## WORK INSTRUCTIONS
Copy exactly the stretch of data below from the line with "Ostatní informace" through the line with "jako sposób na", including both of those lines.

Extracted records:
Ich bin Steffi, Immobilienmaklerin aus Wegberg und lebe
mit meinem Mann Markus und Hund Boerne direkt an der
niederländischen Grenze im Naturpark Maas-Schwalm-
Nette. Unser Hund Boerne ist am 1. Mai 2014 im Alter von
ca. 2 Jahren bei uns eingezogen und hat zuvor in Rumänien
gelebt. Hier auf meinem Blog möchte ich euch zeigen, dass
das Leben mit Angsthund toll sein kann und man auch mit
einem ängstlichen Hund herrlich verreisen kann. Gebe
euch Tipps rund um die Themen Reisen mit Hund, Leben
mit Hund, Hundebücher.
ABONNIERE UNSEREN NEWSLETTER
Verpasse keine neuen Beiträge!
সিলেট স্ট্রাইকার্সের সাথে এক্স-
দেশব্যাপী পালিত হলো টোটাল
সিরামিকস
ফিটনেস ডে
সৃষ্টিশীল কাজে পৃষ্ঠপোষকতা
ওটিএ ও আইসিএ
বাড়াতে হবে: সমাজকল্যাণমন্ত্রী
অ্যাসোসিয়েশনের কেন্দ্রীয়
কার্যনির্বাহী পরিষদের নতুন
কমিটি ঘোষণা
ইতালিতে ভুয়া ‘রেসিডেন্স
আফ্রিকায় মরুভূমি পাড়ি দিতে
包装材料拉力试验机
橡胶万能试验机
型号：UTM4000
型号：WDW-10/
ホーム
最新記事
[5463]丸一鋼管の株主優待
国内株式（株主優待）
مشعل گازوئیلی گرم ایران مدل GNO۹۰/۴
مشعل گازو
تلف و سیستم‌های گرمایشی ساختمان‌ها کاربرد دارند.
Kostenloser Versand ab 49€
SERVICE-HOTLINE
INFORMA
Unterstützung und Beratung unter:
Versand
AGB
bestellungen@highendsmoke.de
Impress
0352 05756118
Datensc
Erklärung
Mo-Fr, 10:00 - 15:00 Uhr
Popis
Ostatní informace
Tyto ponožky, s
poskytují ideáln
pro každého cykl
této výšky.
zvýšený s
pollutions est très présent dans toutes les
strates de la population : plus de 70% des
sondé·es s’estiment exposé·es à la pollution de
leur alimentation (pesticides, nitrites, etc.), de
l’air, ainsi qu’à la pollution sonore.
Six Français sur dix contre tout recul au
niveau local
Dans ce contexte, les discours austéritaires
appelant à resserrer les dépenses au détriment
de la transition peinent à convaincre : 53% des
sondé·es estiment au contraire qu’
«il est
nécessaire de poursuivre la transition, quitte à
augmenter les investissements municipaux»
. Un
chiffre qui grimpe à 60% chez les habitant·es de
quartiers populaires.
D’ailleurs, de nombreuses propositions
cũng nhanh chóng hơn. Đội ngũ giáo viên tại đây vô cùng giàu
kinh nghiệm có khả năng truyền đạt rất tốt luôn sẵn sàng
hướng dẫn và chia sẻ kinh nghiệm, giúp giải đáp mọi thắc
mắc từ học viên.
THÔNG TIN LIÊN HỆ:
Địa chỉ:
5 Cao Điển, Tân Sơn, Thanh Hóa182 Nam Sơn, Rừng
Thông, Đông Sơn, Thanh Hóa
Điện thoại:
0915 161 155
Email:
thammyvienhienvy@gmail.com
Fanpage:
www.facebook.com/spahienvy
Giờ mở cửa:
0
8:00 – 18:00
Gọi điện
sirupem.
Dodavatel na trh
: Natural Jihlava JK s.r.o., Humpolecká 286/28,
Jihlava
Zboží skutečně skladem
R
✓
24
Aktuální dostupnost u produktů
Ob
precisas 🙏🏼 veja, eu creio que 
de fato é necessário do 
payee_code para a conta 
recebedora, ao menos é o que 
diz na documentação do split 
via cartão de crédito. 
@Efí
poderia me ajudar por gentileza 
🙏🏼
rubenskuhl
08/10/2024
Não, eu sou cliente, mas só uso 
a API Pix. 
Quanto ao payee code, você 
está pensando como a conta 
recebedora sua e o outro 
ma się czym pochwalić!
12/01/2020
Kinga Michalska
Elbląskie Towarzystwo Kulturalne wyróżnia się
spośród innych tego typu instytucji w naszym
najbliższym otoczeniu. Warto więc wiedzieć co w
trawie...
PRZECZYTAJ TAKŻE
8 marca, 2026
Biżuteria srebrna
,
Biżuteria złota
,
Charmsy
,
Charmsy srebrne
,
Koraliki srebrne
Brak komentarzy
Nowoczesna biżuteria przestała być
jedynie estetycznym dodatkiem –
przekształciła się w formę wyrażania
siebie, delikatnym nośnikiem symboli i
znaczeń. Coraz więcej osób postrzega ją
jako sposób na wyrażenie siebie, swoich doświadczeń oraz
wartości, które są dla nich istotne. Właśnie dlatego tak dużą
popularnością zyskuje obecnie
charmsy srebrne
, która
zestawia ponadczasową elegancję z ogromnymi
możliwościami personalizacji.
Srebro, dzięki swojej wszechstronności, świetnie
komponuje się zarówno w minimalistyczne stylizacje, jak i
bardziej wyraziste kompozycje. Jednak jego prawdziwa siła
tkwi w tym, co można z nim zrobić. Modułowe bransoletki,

## SOLUTION BELOW
Ostatní informace
Tyto ponožky, s
poskytují ideáln
pro každého cykl
této výšky.
zvýšený s
pollutions est très présent dans toutes les
strates de la population : plus de 70% des
sondé·es s’estiment exposé·es à la pollution de
leur alimentation (pesticides, nitrites, etc.), de
l’air, ainsi qu’à la pollution sonore.
Six Français sur dix contre tout recul au
niveau local
Dans ce contexte, les discours austéritaires
appelant à resserrer les dépenses au détriment
de la transition peinent à convaincre : 53% des
sondé·es estiment au contraire qu’
«il est
nécessaire de poursuivre la transition, quitte à
augmenter les investissements municipaux»
. Un
chiffre qui grimpe à 60% chez les habitant·es de
quartiers populaires.
D’ailleurs, de nombreuses propositions
cũng nhanh chóng hơn. Đội ngũ giáo viên tại đây vô cùng giàu
kinh nghiệm có khả năng truyền đạt rất tốt luôn sẵn sàng
hướng dẫn và chia sẻ kinh nghiệm, giúp giải đáp mọi thắc
mắc từ học viên.
THÔNG TIN LIÊN HỆ:
Địa chỉ:
5 Cao Điển, Tân Sơn, Thanh Hóa182 Nam Sơn, Rừng
Thông, Đông Sơn, Thanh Hóa
Điện thoại:
0915 161 155
Email:
thammyvienhienvy@gmail.com
Fanpage:
www.facebook.com/spahienvy
Giờ mở cửa:
0
8:00 – 18:00
Gọi điện
sirupem.
Dodavatel na trh
: Natural Jihlava JK s.r.o., Humpolecká 286/28,
Jihlava
Zboží skutečně skladem
R
✓
24
Aktuální dostupnost u produktů
Ob
precisas 🙏🏼 veja, eu creio que 
de fato é necessário do 
payee_code para a conta 
recebedora, ao menos é o que 
diz na documentação do split 
via cartão de crédito. 
@Efí
poderia me ajudar por gentileza 
🙏🏼
rubenskuhl
08/10/2024
Não, eu sou cliente, mas só uso 
a API Pix. 
Quanto ao payee code, você 
está pensando como a conta 
recebedora sua e o outro 
ma się czym pochwalić!
12/01/2020
Kinga Michalska
Elbląskie Towarzystwo Kulturalne wyróżnia się
spośród innych tego typu instytucji w naszym
najbliższym otoczeniu. Warto więc wiedzieć co w
trawie...
PRZECZYTAJ TAKŻE
8 marca, 2026
Biżuteria srebrna
,
Biżuteria złota
,
Charmsy
,
Charmsy srebrne
,
Koraliki srebrne
Brak komentarzy
Nowoczesna biżuteria przestała być
jedynie estetycznym dodatkiem –
przekształciła się w formę wyrażania
siebie, delikatnym nośnikiem symboli i
znaczeń. Coraz więcej osób postrzega ją
jako sposób na wyrażenie siebie, swoich doświadczeń oraz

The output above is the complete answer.